For a long time, screenwriting has been largely ignored by film scholars, in Italy as well as in other countries. Film Studies have been – and partially still are – dominated by an auteur-centered approach, where the only relevant figure of the cast & credits is the director. But in the seventies, thanks to seminal books such as Pauline Kael’s The Citizen Kane Book (1974) – recently “rediscovered” because of David Fincher’s Mank (2020) – and Richard Corliss’ Talking Pictures: Screenwriters in the American Cinema (1974), things started to change. In Italy, the widespread influence of the politiques des auteurs had joined forces with the Rossellinian-Fellinian distrust – not to say contempt – toward the screenplay and the professional figure of the screenwriter. It is not a chance that, in Italy, when research in this area finally started, it avoided directly addressing the Italian screenwriters. The first important Italian scholarly books and essays were devoted to screenwriting in general (Giuliana Muscio’s anthology Scrivere il film, 1981), or to classical Hollywood screenwriters (Guido Fink’s essay on Samson Raphaelson, 1994). In the last twenty years, a new generation of film scholars has produced a series of stimulating, well researched books and essays on Italian screenwriting and screenwriters, from the silent years to the present (among others, see: Federica Villa, 2002 and 2010; Silvio Alovisio, 2005; Maria Pia Comand, 2006; David Bruni, 2011). Today, Italy has a significant production of studies on screenwriting in the Italian cinema. But of course there are still many unaddressed questions. For example, there is no systematic study, based on archival research, devoted to the scripts of the “commedia all’italiana”, a genre where writing plays a very relevant role. There are no studies on the big Italian directors conducted through the perspective of their collaboration with a screenwriter (i.e. Luchino Visconti and Suso Cecchi D’Amico).
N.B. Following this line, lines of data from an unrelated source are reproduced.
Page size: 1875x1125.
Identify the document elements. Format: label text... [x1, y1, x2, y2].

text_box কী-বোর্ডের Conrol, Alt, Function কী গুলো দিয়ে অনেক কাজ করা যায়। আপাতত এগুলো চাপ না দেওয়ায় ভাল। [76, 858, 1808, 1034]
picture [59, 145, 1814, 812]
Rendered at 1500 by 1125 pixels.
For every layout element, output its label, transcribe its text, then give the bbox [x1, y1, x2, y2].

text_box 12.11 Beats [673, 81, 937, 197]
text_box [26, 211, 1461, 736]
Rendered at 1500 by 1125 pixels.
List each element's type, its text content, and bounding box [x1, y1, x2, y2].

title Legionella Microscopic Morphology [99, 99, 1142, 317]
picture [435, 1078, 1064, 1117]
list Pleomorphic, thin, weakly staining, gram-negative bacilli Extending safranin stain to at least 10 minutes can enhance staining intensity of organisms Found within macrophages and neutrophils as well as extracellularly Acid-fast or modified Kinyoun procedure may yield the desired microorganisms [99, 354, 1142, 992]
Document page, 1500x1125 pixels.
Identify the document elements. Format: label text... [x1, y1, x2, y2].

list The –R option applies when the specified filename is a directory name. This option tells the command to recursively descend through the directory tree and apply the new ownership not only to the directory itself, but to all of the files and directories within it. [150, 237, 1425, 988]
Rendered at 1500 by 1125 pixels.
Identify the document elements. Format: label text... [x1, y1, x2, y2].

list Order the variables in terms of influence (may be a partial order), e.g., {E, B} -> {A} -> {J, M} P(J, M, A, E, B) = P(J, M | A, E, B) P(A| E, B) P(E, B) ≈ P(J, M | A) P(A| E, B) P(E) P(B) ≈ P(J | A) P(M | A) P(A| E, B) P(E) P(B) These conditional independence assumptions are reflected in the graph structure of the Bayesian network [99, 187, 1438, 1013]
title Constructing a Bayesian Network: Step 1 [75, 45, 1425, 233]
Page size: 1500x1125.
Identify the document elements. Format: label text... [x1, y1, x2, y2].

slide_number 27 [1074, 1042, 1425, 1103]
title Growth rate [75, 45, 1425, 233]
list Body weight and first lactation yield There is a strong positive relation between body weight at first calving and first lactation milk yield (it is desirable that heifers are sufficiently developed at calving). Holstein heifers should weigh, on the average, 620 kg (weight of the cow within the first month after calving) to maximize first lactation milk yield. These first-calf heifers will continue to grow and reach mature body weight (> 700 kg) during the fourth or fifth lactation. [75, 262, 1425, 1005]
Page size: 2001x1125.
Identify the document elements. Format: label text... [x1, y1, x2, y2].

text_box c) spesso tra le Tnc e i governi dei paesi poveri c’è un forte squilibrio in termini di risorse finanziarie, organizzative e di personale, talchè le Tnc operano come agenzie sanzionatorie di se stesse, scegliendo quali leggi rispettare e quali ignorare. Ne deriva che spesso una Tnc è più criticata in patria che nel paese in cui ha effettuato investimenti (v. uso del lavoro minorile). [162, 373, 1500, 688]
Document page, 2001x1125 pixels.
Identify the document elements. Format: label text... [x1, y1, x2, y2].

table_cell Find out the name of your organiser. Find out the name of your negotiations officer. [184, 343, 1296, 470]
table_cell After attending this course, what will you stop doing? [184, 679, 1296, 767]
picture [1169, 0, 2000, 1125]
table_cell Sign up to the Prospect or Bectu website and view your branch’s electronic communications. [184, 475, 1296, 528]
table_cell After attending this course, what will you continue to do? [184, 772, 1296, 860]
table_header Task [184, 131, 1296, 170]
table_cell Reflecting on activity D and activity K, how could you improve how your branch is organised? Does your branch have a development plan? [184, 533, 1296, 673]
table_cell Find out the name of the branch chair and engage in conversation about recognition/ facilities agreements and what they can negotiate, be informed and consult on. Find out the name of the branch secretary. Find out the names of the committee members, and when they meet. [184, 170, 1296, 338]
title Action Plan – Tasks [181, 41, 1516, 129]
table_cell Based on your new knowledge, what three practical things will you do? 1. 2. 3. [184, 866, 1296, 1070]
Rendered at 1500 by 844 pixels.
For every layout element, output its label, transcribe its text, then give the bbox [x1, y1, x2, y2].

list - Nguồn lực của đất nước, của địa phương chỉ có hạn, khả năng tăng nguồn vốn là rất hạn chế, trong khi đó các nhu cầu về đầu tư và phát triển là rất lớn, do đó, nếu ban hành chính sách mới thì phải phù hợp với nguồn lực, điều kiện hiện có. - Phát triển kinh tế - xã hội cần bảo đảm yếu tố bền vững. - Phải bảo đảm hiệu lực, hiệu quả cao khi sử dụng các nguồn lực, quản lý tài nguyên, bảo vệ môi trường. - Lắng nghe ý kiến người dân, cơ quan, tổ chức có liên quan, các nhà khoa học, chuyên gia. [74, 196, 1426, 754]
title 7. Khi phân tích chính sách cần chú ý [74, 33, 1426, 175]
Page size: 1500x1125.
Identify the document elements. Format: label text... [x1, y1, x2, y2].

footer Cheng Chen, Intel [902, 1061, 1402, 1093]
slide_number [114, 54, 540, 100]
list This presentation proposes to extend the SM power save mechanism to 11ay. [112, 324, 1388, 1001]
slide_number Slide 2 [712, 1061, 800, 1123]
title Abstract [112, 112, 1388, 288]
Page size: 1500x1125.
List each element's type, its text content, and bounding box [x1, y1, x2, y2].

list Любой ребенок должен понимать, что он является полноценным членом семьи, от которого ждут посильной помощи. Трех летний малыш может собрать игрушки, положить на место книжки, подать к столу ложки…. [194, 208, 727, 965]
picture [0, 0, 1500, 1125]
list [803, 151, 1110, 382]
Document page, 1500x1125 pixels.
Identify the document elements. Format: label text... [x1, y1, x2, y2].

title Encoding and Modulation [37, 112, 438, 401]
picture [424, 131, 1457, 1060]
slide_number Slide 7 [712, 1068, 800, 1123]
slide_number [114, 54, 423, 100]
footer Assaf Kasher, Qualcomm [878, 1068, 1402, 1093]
This new monographic issue of La Valle dell’Eden wants to map this vast territory, and try to locate still unexplored areas. The curators are particularly interested in essays focused on:
- Theoretical and methodological issues concerning the history of the studies devoted to Italian screenplays and screenwriters, inside and outside the academia, included screenwriting manuals.
- Archival research on a single screenplay, investigated in its various stages, from story to shooting script.
- Adaptations, contacts and relations between screenwriting and other media and art forms, both “low” and “high”, such as literature, television, radio, comics, “fotoromanzi”.
- The screenplay as a text to publish, and the relationship between screenwriting and the publishing industry.
- Representation and auto-representation of the screenwriter, both in the film community and in the public discourse.
- The screenplay as production project, as blueprint in the context of the fund rising process.
- The role of screenplays and screenwriters in film festival and screenwriting contests, such as Premio Solinas, and the function of screenwriter organizations, such as the Writers’ Guild Italia.
This monographic issue is mainly devoted to cinema, from the silent era to the present. Proposals concerning solely contemporary TV series will not be taken into consideration.
Submissions and deadlines
Authors need to submit their proposals (500-word abstract) and bio to one of the curators (giaime.alonge@unito.it; giacomo.manzoli@unibo.it; andrea.minuz@uniroma1.it; federica.villa@unipv.it), as well to the journal’s editorial staff (eden@unito.it) by March 31, 2021. The deadline for full articles (max. 5.000 words) is September 1, 2021. No payment of Article Processing Charges is required.
La Valle dell'Eden / East of Eden is a film and media studies journal, founded in 1999 and published by the University of Torino, in collaboration with the Universities of Pavia and Genova. The journal uses an open review system, in order to foster a lively and fruitful discussion among authors and reviewers, thus promoting frankness and cooperation and avoiding the stiff rituals of traditional peer-review.